What’s it like to run a business and work in the world of the unknown? That’s what we’re doing right now. There’s no script, no instruction books, nothing in the modern age to refer back to as you manage a business through the pandemic. A level of uncertainly persists, resulting in a strategy centered on hope – hope that it will all soon come to an end.
For many people, managing employee reductions, getting federal aid and managing through the bureaucratic mazes of the SBA and their bank has been a distraction from planning for and answering questions of what comes next.
We’re wishing within the next month or so things will return to some sense of normal. Maybe they will, probably they won’t.
So now that the shock and surprise of this pandemic has passed, you need to ask yourself, but better yet, answer some questions.
Questions such as:
• Did you act quickly enough?
• If your business is considered “nonessential,” what would you do differently next time if you’re required to close again within 3-6 months?
• Are you in touch with the revenue and profit drivers of your industry and have you identified a leading indicator that gives you ongoing, critical insights into developing trends early? What leading indicator would give you insight as to what will happen to your revenue streams within the next 45 days?
• What do you want your business to look like 3 years from now? 7 years from now?
• How do you manage employee health and safety once they come back to work? Restrooms? Common areas? What’s the protocol to handle employee concerns and complaints?
• What if your employees refuse to come to the office but insist on working from home?
• When you reopen, what will be the revenue curve and over how long?
• Will you be your customers’ first choice for the product or service you provide?
• What do you do if you can’t cover your fixed costs for the next 6 months?

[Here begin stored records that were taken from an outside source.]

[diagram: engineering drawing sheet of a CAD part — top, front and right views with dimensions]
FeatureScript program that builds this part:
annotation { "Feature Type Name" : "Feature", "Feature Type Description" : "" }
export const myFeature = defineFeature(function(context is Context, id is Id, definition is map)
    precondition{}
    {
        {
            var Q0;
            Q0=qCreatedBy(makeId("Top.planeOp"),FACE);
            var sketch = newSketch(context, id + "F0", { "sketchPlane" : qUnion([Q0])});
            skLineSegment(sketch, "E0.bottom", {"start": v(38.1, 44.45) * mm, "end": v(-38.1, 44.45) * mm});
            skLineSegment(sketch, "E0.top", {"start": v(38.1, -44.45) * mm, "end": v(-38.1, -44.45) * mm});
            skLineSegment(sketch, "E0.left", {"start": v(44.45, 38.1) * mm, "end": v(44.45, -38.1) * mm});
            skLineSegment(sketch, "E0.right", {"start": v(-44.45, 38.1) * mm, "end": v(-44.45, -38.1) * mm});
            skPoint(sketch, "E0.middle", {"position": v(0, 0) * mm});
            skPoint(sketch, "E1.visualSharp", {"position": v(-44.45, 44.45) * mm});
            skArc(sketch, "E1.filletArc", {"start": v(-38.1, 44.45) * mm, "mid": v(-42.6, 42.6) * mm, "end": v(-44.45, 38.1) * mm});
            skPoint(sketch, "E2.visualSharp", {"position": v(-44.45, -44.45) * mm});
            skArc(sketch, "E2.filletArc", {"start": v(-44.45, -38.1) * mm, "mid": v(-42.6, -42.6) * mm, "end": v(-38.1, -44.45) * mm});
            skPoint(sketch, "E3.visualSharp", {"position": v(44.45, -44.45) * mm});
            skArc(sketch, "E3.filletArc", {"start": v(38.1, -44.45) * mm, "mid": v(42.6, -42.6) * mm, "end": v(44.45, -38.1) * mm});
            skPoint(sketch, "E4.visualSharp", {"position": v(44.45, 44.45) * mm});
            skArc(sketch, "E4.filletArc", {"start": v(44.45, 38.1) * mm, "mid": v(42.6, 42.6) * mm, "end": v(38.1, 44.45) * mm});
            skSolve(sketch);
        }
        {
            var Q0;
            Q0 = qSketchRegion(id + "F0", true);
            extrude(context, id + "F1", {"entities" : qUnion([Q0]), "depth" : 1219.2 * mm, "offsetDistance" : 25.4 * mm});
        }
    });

• Have you reviewed and updated, if necessary, your all-risk business property insurance and associated business interruption coverage? What about your trade credit, workers comp and general liability limits and exclusions, including the requirements for physical damage?
• If you’re in brick and mortar, do you go into the delivery business or contract with others to provide your products to customers who won’t come into stores? What are the impacts on your brand with either decision?
• If you’re located in a mall, what’s the expected visitation rate and mall contingency plans if an outbreak recurs?
The military teaches its officers that there will always be unforeseen events regardless of the situation and plan. Search them out. Do everything you can not to be surprised. Anticipate the unexpected.
The reality is we were caught flat-footed. How do you make sure not to let that happen again?